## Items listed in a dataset

# # # # #

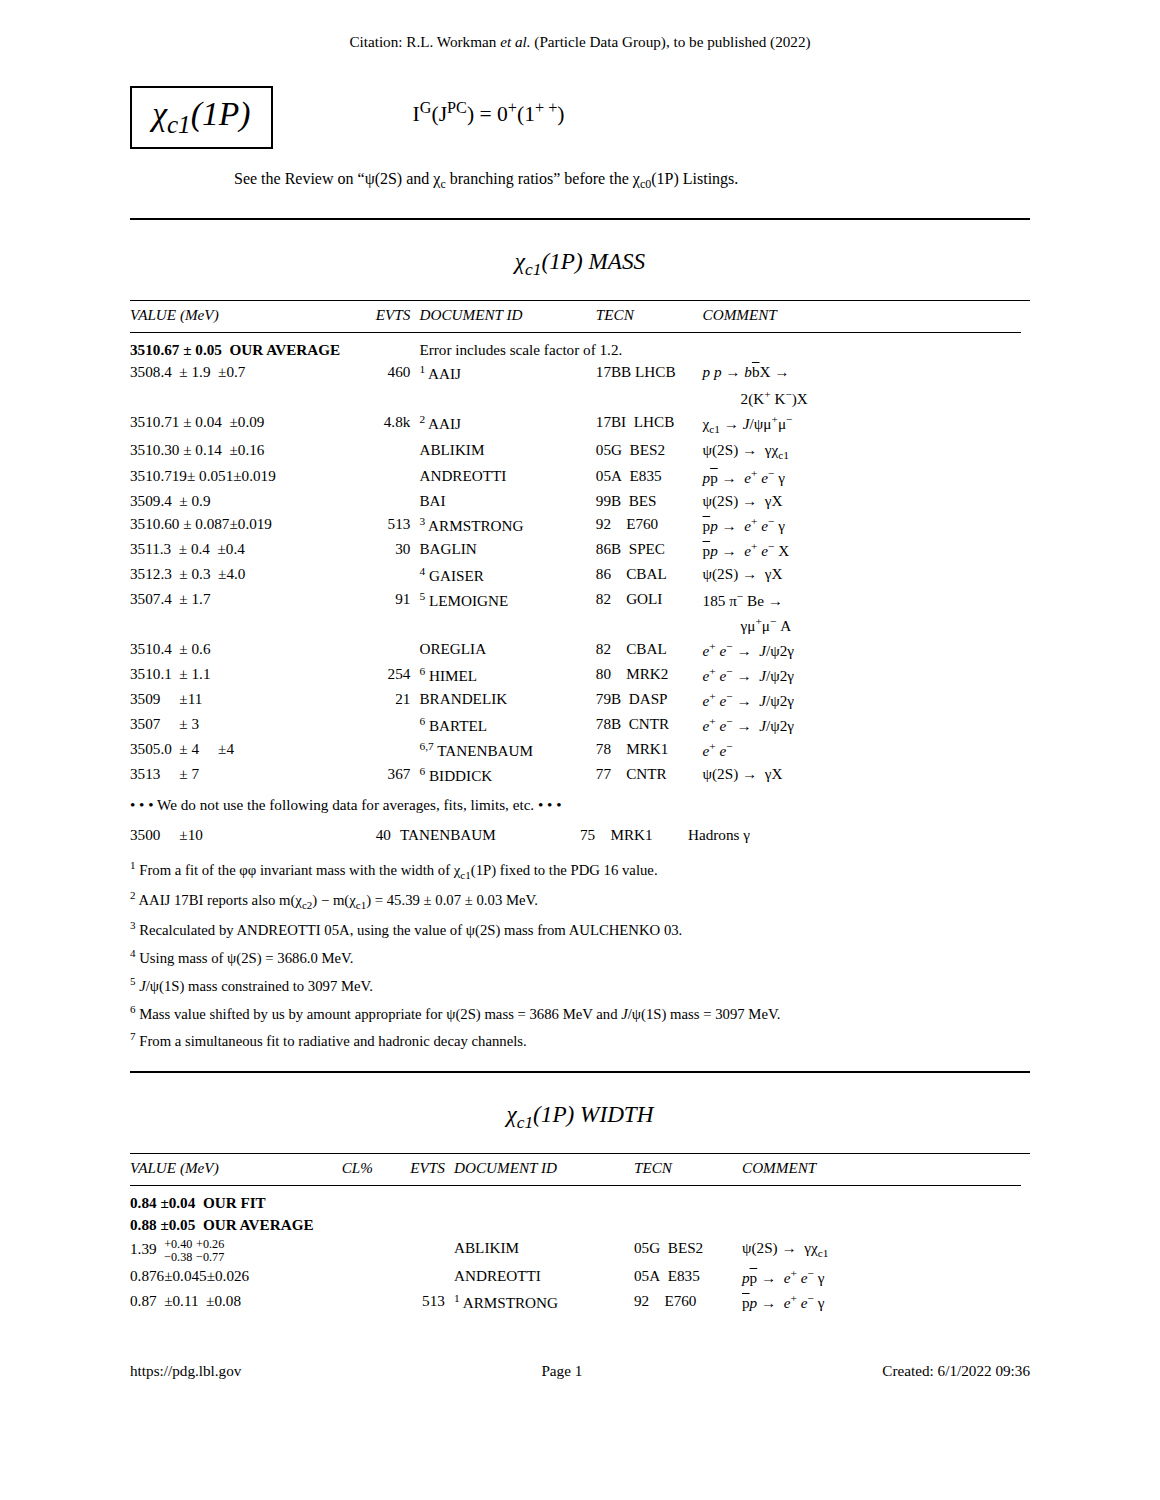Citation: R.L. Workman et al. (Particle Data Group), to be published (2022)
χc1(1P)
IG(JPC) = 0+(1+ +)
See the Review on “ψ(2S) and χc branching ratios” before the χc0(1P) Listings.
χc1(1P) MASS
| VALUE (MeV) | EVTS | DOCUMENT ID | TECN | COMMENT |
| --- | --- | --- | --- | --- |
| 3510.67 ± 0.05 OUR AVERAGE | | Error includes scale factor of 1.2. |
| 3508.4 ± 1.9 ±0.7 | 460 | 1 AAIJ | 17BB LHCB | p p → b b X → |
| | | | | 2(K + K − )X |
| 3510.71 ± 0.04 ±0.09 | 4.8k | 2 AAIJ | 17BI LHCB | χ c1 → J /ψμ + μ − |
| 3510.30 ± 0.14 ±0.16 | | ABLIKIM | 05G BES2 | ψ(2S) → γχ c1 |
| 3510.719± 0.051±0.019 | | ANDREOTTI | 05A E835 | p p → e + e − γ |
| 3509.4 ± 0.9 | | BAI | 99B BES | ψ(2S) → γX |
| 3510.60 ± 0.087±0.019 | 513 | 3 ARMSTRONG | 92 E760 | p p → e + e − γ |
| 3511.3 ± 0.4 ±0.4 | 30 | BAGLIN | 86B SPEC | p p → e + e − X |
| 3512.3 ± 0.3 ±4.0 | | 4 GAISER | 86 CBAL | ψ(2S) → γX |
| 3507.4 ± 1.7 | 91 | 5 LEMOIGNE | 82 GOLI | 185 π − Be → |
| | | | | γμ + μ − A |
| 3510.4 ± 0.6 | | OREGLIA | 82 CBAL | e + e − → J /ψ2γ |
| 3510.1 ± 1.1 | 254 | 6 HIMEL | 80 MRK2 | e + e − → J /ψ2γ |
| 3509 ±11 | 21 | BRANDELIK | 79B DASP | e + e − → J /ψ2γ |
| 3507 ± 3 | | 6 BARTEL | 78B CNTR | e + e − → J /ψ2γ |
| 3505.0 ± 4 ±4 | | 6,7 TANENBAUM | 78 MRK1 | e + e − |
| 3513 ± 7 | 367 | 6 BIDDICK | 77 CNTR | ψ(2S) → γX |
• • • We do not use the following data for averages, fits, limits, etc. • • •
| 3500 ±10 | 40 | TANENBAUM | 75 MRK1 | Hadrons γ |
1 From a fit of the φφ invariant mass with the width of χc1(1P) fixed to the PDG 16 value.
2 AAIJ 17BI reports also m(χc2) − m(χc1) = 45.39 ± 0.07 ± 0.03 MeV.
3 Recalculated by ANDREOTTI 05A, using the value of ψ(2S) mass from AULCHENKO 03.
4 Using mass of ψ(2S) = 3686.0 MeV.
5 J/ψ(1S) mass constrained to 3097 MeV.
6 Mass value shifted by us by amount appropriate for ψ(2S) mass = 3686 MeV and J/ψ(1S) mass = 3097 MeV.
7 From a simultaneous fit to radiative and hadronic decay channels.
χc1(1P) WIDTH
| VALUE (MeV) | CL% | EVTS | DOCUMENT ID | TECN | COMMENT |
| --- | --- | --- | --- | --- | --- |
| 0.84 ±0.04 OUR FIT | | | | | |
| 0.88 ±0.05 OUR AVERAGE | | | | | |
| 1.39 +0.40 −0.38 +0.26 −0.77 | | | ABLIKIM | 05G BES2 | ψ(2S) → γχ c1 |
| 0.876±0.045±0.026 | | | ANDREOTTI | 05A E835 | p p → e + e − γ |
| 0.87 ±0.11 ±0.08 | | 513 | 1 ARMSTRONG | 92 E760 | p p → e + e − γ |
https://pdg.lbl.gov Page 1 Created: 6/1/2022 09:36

# # # # #

## What to produce
With the line containing "limits, etc. • • •" as the first and the last line of the data as the final one, copy every line between them exactly, those two included.

## Answer box
• • • We do not use the following data for averages, fits, limits, etc. • • •
| 3500 ±10 | 40 | TANENBAUM | 75 MRK1 | Hadrons γ |
1 From a fit of the φφ invariant mass with the width of χc1(1P) fixed to the PDG 16 value.
2 AAIJ 17BI reports also m(χc2) − m(χc1) = 45.39 ± 0.07 ± 0.03 MeV.
3 Recalculated by ANDREOTTI 05A, using the value of ψ(2S) mass from AULCHENKO 03.
4 Using mass of ψ(2S) = 3686.0 MeV.
5 J/ψ(1S) mass constrained to 3097 MeV.
6 Mass value shifted by us by amount appropriate for ψ(2S) mass = 3686 MeV and J/ψ(1S) mass = 3097 MeV.
7 From a simultaneous fit to radiative and hadronic decay channels.
χc1(1P) WIDTH
| VALUE (MeV) | CL% | EVTS | DOCUMENT ID | TECN | COMMENT |
| --- | --- | --- | --- | --- | --- |
| 0.84 ±0.04 OUR FIT | | | | | |
| 0.88 ±0.05 OUR AVERAGE | | | | | |
| 1.39 +0.40 −0.38 +0.26 −0.77 | | | ABLIKIM | 05G BES2 | ψ(2S) → γχ c1 |
| 0.876±0.045±0.026 | | | ANDREOTTI | 05A E835 | p p → e + e − γ |
| 0.87 ±0.11 ±0.08 | | 513 | 1 ARMSTRONG | 92 E760 | p p → e + e − γ |
https://pdg.lbl.gov Page 1 Created: 6/1/2022 09:36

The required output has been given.